RESULTADOS E DISCUSSÃO
Os resultados da análise elementar CHNO permitiram monitorizar o processo durante os 176 dias de compostagem, observando-se uma importante perda de peso no primeiro mês (20%), seguida de rápida mineralização de C e N orgânicos. Este processo foi mais rápido na pilha C (com menos BA), onde a perda de N é favorecida pelos altos valores de pH (>8). No entanto, nas pilhas A, B e D, que contêm mais BA, o processo de mineralização de N foi menos expressivo, registando-se perdas de N abaixo de 7% nos primeiros 6 meses de compostagem.
O Diagrama de Van Krevelen (H/C vs O/C), comunmente usado para estudar o progresso da humificação (Hernández et al., 2019), demonstra poucas alterações na natureza dos compostos orgânicos nos primeros 4 meses, fase mesófila, na qual se produz ligeira deshidrogenação (baixa H/C) ou perda de grupos alifáticos (-CH2), provavelmente associada à degradação de gorduras vegetais, como o ácido oleico, ainda presente no BA (~3%). Observa-se, também, degradação seletiva de hidratos de carbono a partir dos 120 dias (baixa O/C), fase de maturação, o que conduz a um aumento da aromatização dos restos orgânicos compostados (Figura 1).
O índice MLV diminuiu de forma geral durante o processo de compostagem (Figura 2). Pode observar-se que as pilhas A, B e D perderam fitotoxicidade em apenas 120 d (MLV~50-65%), a pilha B alcançando a maior taxa de germinação e índice de comprimento radicular aos 148 d (GI~0,8; RI~0,9).
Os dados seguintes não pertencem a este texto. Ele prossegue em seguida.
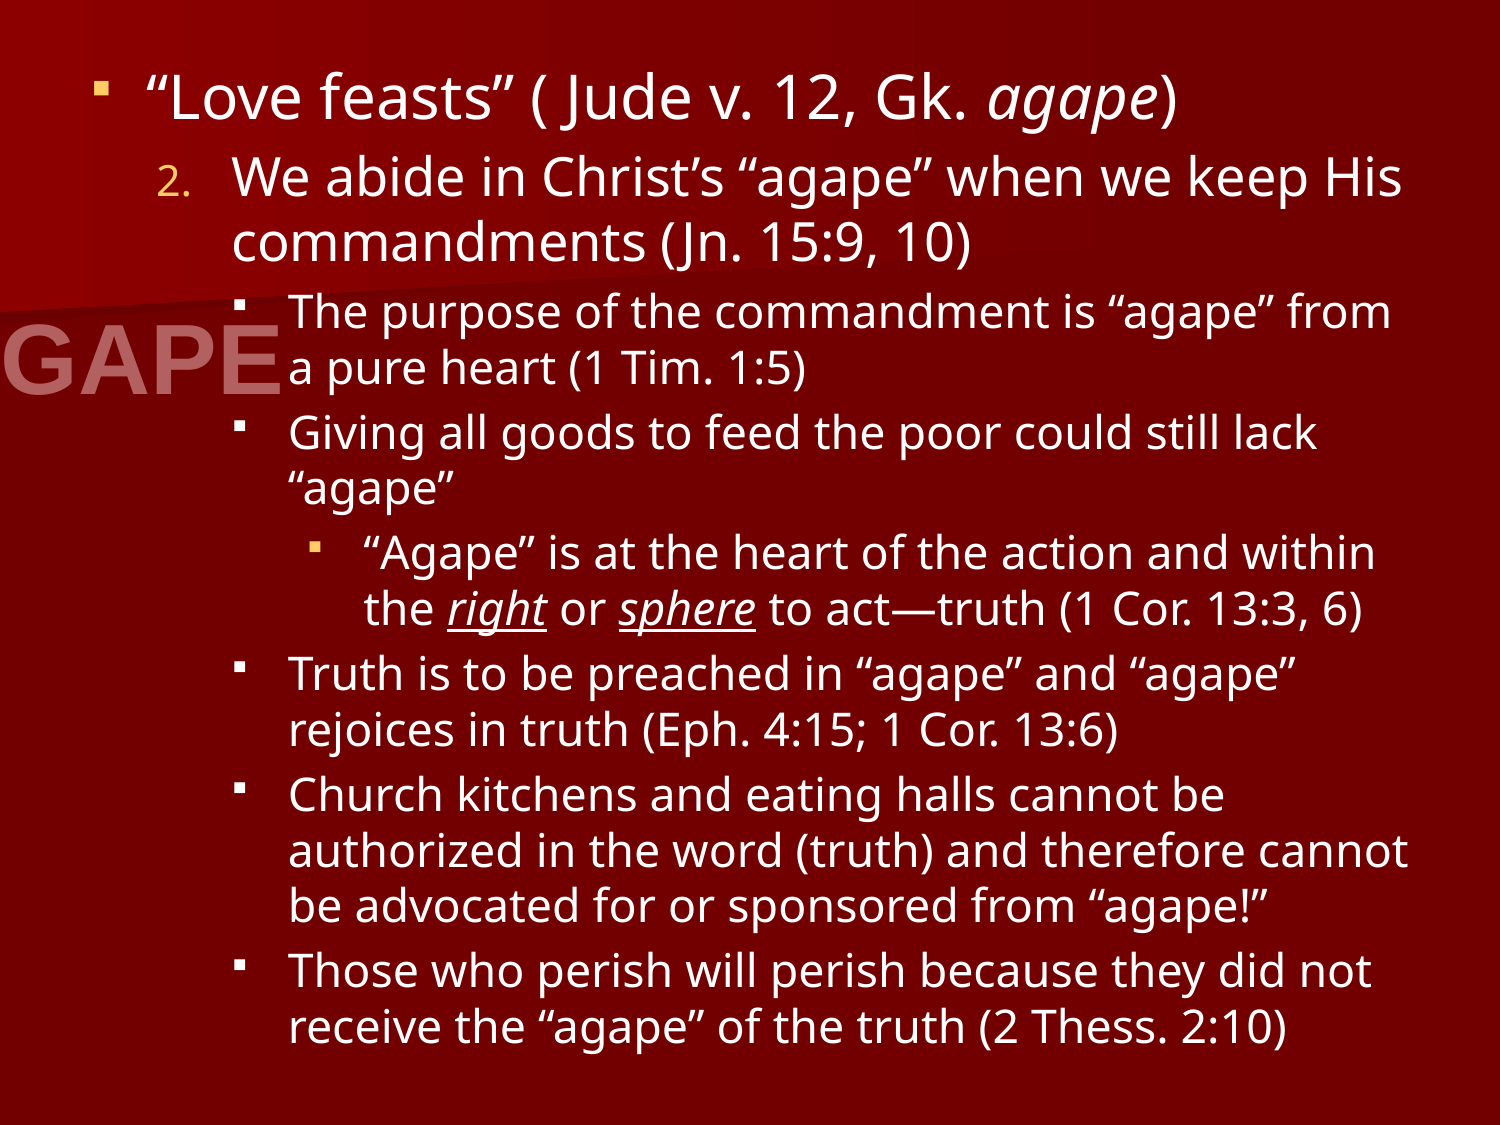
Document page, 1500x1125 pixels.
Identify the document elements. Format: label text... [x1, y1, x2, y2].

text_box AGAPE [0, 287, 300, 423]
list “Love feasts” ( Jude v. 12, Gk. agape) We abide in Christ’s “agape” when we keep His commandments (Jn. 15:9, 10) The purpose of the commandment is “agape” from a pure heart (1 Tim. 1:5) Giving all goods to feed the poor could still lack “agape” “Agape” is at the heart of the action and within the right or sphere to act—truth (1 Cor. 13:3, 6) Truth is to be preached in “agape” and “agape” rejoices in truth (Eph. 4:15; 1 Cor. 13:6) Church kitchens and eating halls cannot be authorized in the word (truth) and therefore cannot be advocated for or sponsored from “agape!” Those who perish will perish because they did not receive the “agape” of the truth (2 Thess. 2:10) [75, 50, 1425, 1125]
A pilha C manteve-se fitotóxica ainda aos 156 d de compostagem (MLV~20%; GI~0,6, RI~0,3).
De modo a identificar as variáveis que melhor explicam a fitotoxicidade durante a compostagem, aplicou-se uma ACP com as variáveis determinadas, que mostra que o primeiro eixo de variabilidade (Fig. 3) reúne elementos associados à qualidade da matéria orgánica nos diferentes estágios da compostagem (83%). De facto, maior teor de COT e menor de Ntotal (C/N alta), significando matéria orgânica menos decomposta, correlacionam bem com a cor (ah), tornando-a um bom indicador do estágio de compostagem. A alta correlação do Ntotal com o pH e o teor de cinzas (inverso da perda de peso) indica que o processo de amonificação é favorecido para valores altos de pH. Se tal indica que a compostagem favorece a passagem do N orgânico a formas assimiláveis, sugere também que a regulação do pH durante a compostagem pode ser crucial para minimizar perdas de N-NH3.
Por outro lado, o segundo eixo de variabilidade (52%) é explicado pela fitotoxicidade do composto em formação. O MLV é inversamente correlacionado com H/C, isto é, quanto maior o teor de compostos alifáticos (alta H/C) maior a fitotoxicidade. Este efeito é mais expressivo na pilha C, com menos BA, a que manifestou fitotoxicidade em estágios avançados de compostagem (Figura 4).
CONCLUSÕES
A elevada fitotoxicidade do BA é significativamente reduzida após 120 dias de compostagem aeróbia nas pilhas A, B, D, sendo que são os compostos alifáticos (alta H/C) os principais responsáveis; observa-se também que a compostagem favorece a qualidade da MO devido á formação de constituintes orgânicos com uma natureza mais semelhante aos ácidos húmicos; então podemos dizer que a compostagem de BA é necessária como tratamento prévio para sua aplicação ao solo.